The image data for each image consists of 28x28 greyscale values from 0-255, so they are converted to float32 and scaled to between 0 and 1 by dividing by 255.

In [30]:
def scale(image, label):
    image = tf.cast(image, tf.float32)
    image /= 255.
    return image, label

In [31]:
scaled_train_and_validation_data = mnist_train.map(scale)

test_data = mnist_test.map(scale)

Data are then shuffled. For large datasets shuffling all at once is not possible, so a buffer size is defined and shuffling occurs in batches.

In [32]:
BUFFER_SIZE = 10000

shuffled_train_and_validation_data = scaled_train_and_validation_data.shuffle(BUFFER_SIZE)
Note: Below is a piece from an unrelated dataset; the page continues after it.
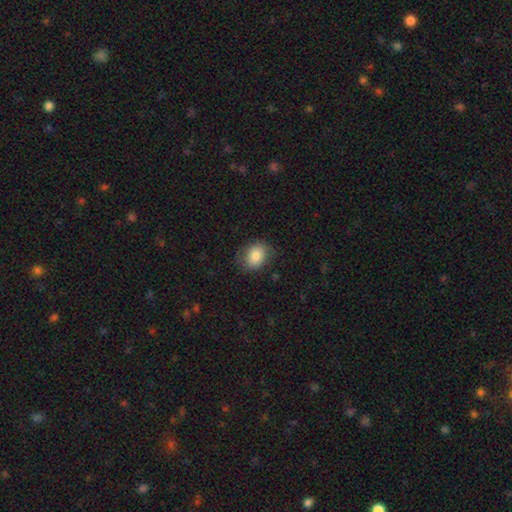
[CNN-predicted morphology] A smooth galaxy with no disk features (84%) that is in between round and cigar-shaped (62%). Merging: none (74%).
validation_data = shuffled_train_and_validation_data.take(num_validation_samples)
train_data = shuffled_train_and_validation_data.skip(num_validation_samples)
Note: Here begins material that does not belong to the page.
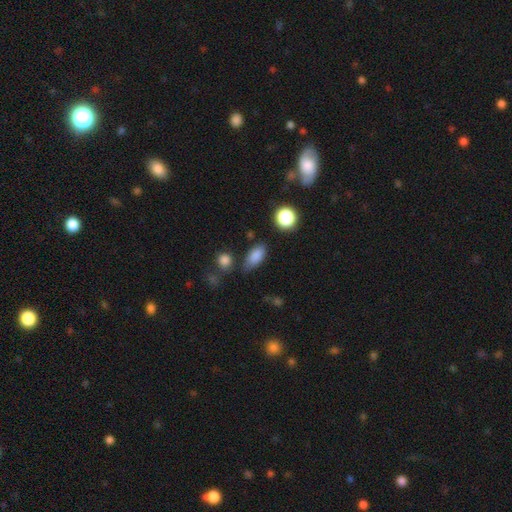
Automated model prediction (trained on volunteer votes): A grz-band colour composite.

Next, the training data is split into batches as this significantly speeds up training. The validation set stays in a single a single batch.

In [33]:
BATCH_SIZE = 100

train_data = train_data.batch(BATCH_SIZE)
validation_data = validation_data.batch(num_validation_samples)
test_data = test_data.batch(num_test_samples)
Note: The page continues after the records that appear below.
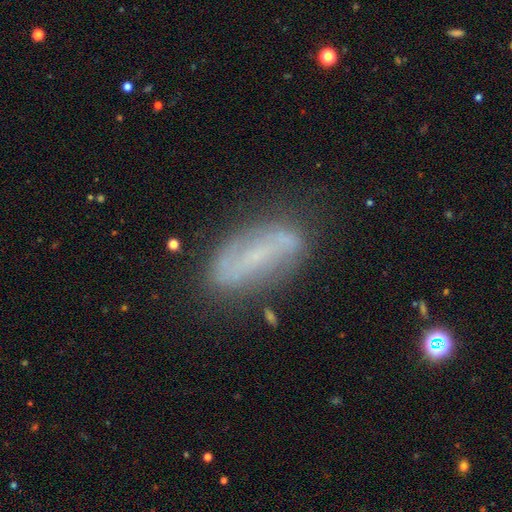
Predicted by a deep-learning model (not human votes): A featured or disk galaxy (63%) with a strong bar (38%), spiral arms (68%) and a small central bulge (62%). Merging: none (74%).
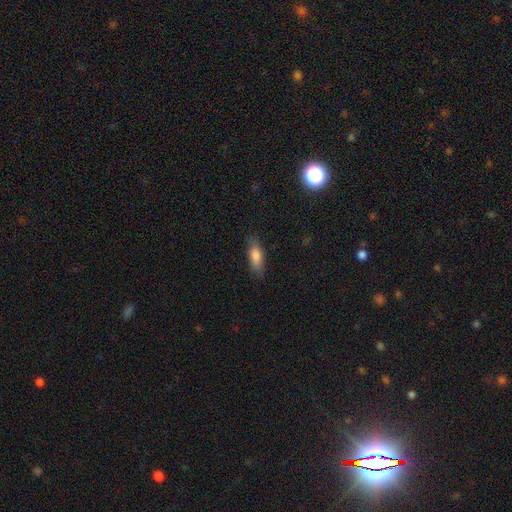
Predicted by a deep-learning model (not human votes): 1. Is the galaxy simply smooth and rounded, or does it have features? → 81% smooth, 12% featured or disk, 7% star or artifact.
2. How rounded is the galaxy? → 66% in between, 32% cigar-shaped, 2% round.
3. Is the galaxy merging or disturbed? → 81% none, 15% minor disturbance, 3% major disturbance, 1% merger.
validation_inputs, validation_targets = next(iter(validation_data))

## Model

### Outline the model

The model consists of a flatten function to turn each image matrix into a list of values, 2 hidden layers with ReLU activations and an output layer with one unit for each output class (10 in this case) using a sotfmax activation function.

In [36]:
input_size = 784
output_size = 10
hidden_layer_size = 50

model = tf.keras.Sequential([
                            tf.keras.layers.Flatten(input_shape=(28,28,1)),
                            tf.keras.layers.Dense(hidden_layer_size, activation='relu'),
                            tf.keras.layers.Dense(hidden_layer_size, activation='relu'),
                            tf.keras.layers.Dense(output_size, activation='softmax')   
                            ])

### Choose the optimizer and the loss function

In [37]:
model.compile(optimizer='adam', loss='sparse_categorical_crossentropy', metrics=['accuracy'])

### Training

In [40]:
NUM_EPOCHS = 10

model.fit(train_data, epochs = NUM_EPOCHS, validation_data=(validation_inputs, validation_targets), validation_steps=num_validation_samples, verbose=2)

Epoch 1/10
540/540 - 8s - loss: 0.0487 - accuracy: 0.9848 - val_loss: 0.0000e+00 - val_accuracy: 0.0000e+00
Epoch 2/10
540/540 - 8s - loss: 0.0463 - accuracy: 0.9859 - val_loss: 0.0593 - val_accuracy: 0.9838
Epoch 3/10
540/540 - 8s - loss: 0.0407 - accuracy: 0.9883 - val_loss: 0.0602 - val_accuracy: 0.9835
Epoch 4/10
540/540 - 8s - loss: 0.0368 - accuracy: 0.9891 - val_loss: 0.0577 - val_accuracy: 0.9833
Epoch 5/10
540/540 - 8s - loss: 0.0355 - accuracy: 0.9894 - val_loss: 0.0492 - val_accuracy: 0.9872
Epoch 6/10
540/540 - 9s - loss: 0.0307 - accuracy: 0.9912 - val_loss: 0.0461 - val_accuracy: 0.9872
Epoch 7/10
540/540 - 9s - loss: 0.0276 - accuracy: 0.9916 - val_loss: 0.0477 - val_accuracy: 0.9865
Epoch 8/10
540/540 - 9s - loss: 0.0265 - accuracy: 0.9915 - val_loss: 0.0400 - val_accuracy: 0.9892
Epoch 9/10
540/540 - 9s - loss: 0.0244 - accuracy: 0.9926 - val_loss: 0.0394 - val_accuracy: 0.9887
Epoch 10/10
540/540 - 9s - loss: 0.0219 - accuracy: 0.9934 - val_loss: 0.0414 - val_accuracy

<tensorflow.python.keras.callbacks.History at 0x2c0922a3b88>

## Test the model

In [39]:
test_loss, test_accuracy = model.evaluate(test_data)



In [35]:
print('Test loss: {0:.4f}. Test accuracy: {1:.2f}%'.format(test_loss, test_accuracy*100.))

Test loss: 0.0776. Test accuracy: 97.90%


Even this simple model trained in under 2 minutes is over 97% accurate on unseen testing data.